• [Exercise requirements] Copy every line of the records below word for word, leaving out the pictures.
----------
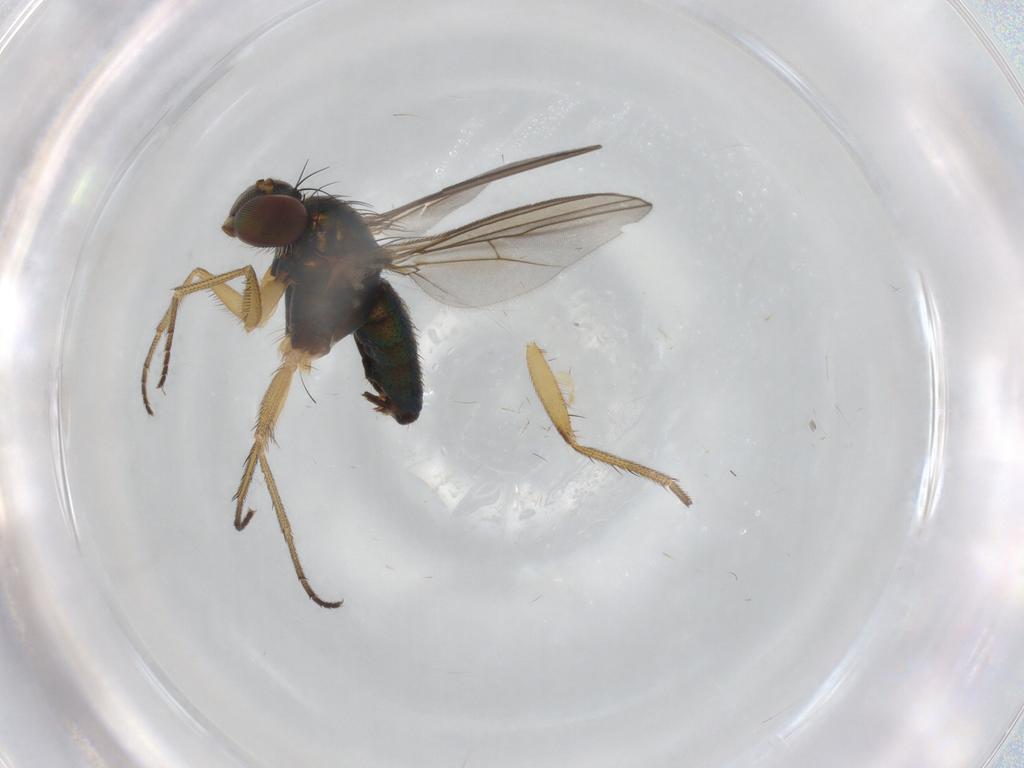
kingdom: Animalia
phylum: Arthropoda
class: Insecta
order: Diptera
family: Dolichopodidae
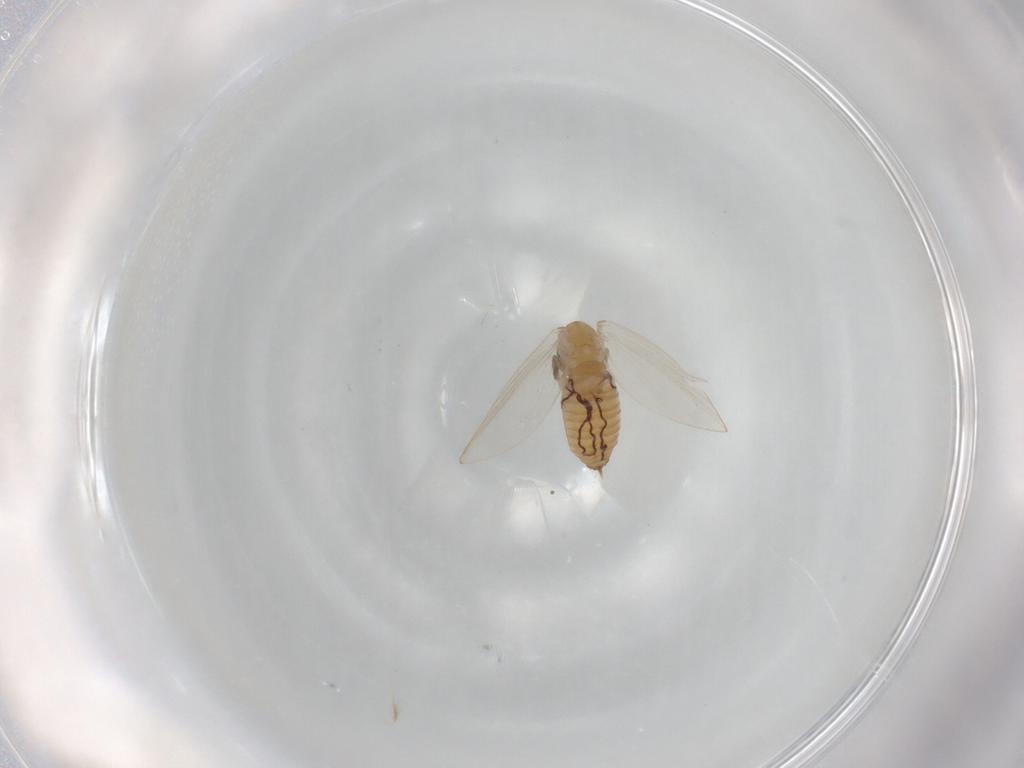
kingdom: Animalia
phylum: Arthropoda
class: Insecta
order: Diptera
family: Psychodidae
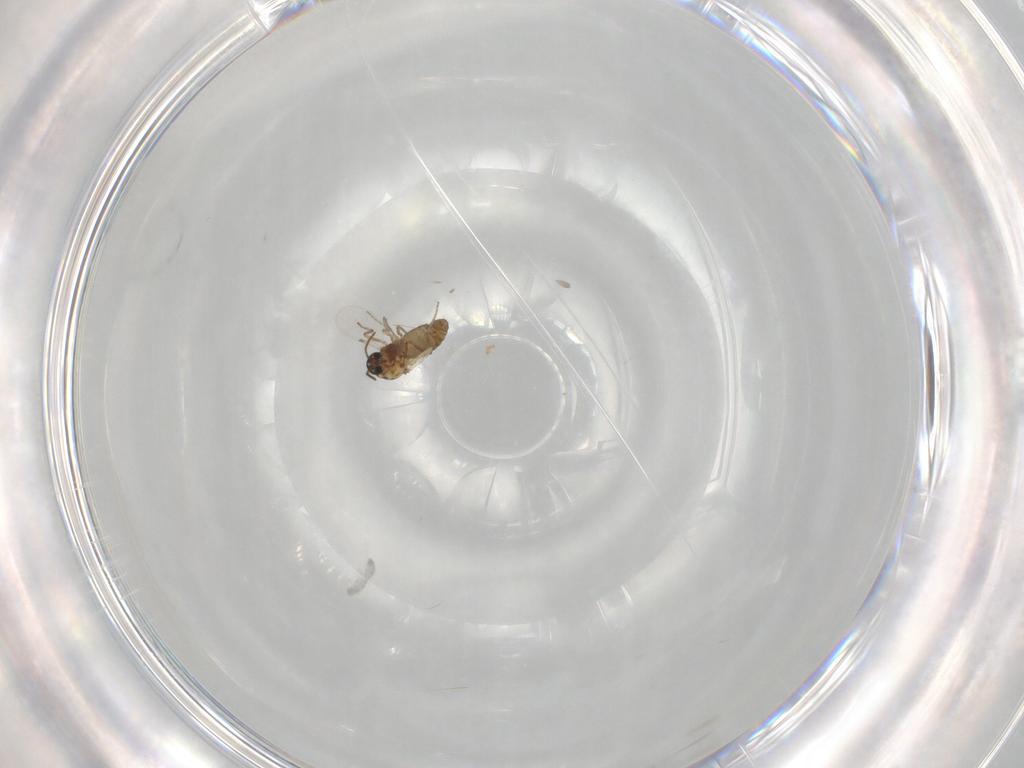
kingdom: Animalia
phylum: Arthropoda
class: Insecta
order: Diptera
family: Ceratopogonidae
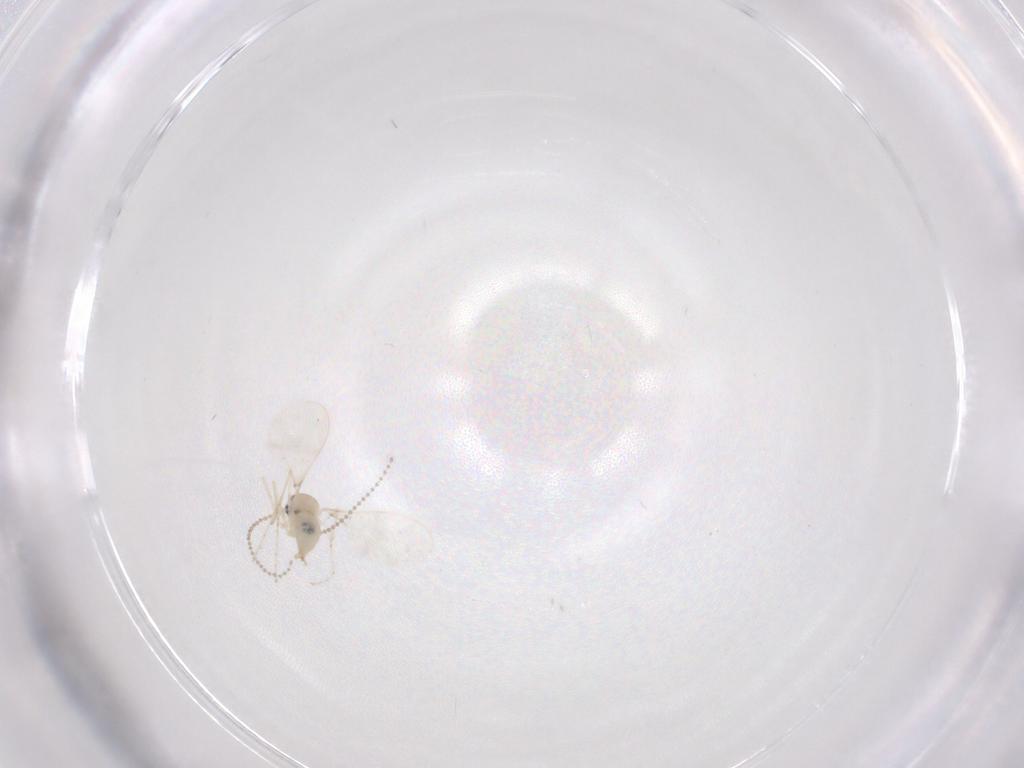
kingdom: Animalia
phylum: Arthropoda
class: Insecta
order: Diptera
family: Cecidomyiidae
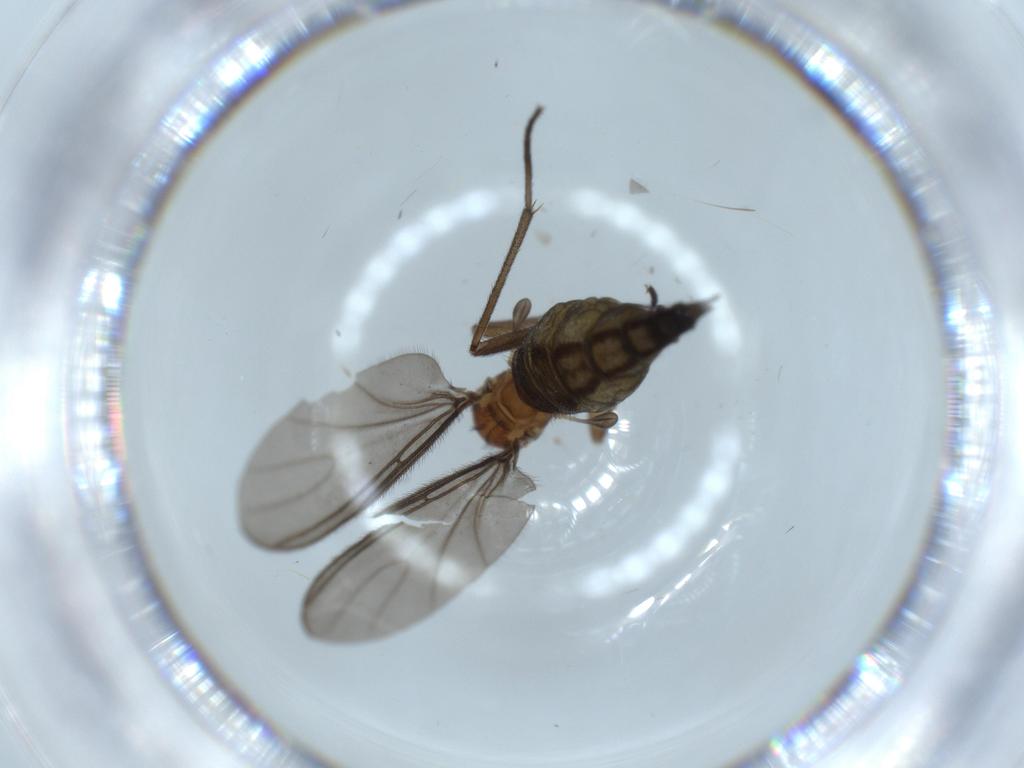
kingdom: Animalia
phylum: Arthropoda
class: Insecta
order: Diptera
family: Sciaridae
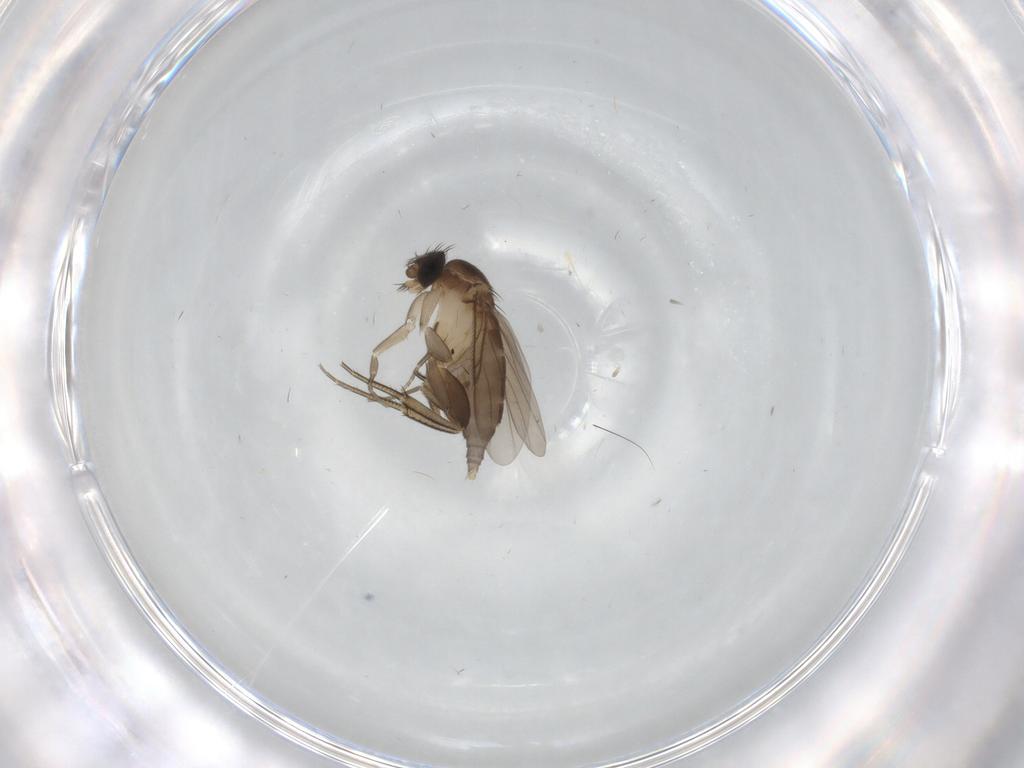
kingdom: Animalia
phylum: Arthropoda
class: Insecta
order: Diptera
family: Phoridae
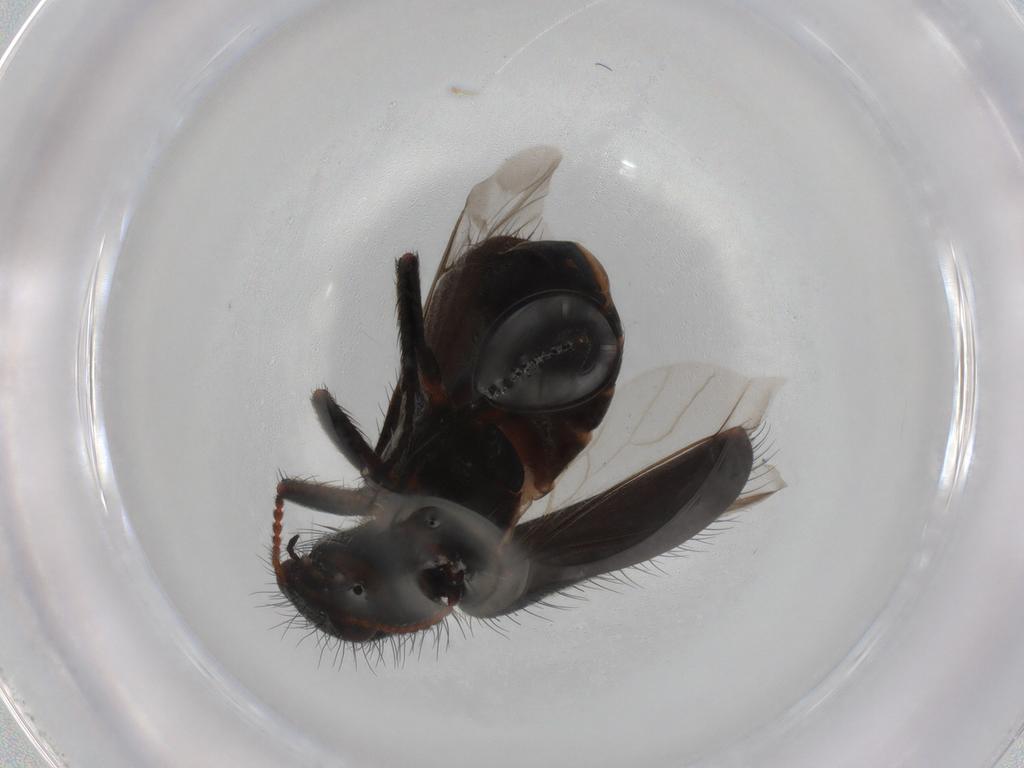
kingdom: Animalia
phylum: Arthropoda
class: Insecta
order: Coleoptera
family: Melyridae
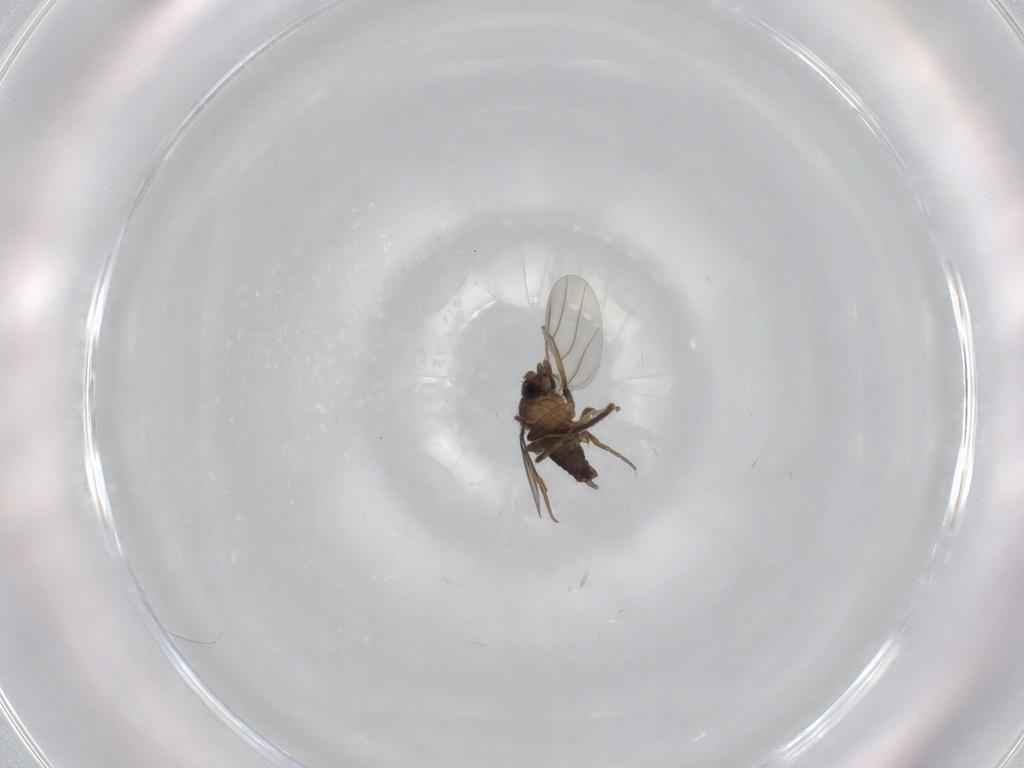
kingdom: Animalia
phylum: Arthropoda
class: Insecta
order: Diptera
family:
----------
• [In response]
kingdom: Animalia
phylum: Arthropoda
class: Insecta
order: Diptera
family: Dolichopodidae
kingdom: Animalia
phylum: Arthropoda
class: Insecta
order: Diptera
family: Psychodidae
kingdom: Animalia
phylum: Arthropoda
class: Insecta
order: Diptera
family: Ceratopogonidae
kingdom: Animalia
phylum: Arthropoda
class: Insecta
order: Diptera
family: Cecidomyiidae
kingdom: Animalia
phylum: Arthropoda
class: Insecta
order: Diptera
family: Sciaridae
kingdom: Animalia
phylum: Arthropoda
class: Insecta
order: Diptera
family: Phoridae
kingdom: Animalia
phylum: Arthropoda
class: Insecta
order: Coleoptera
family: Melyridae
kingdom: Animalia
phylum: Arthropoda
class: Insecta
order: Diptera
family:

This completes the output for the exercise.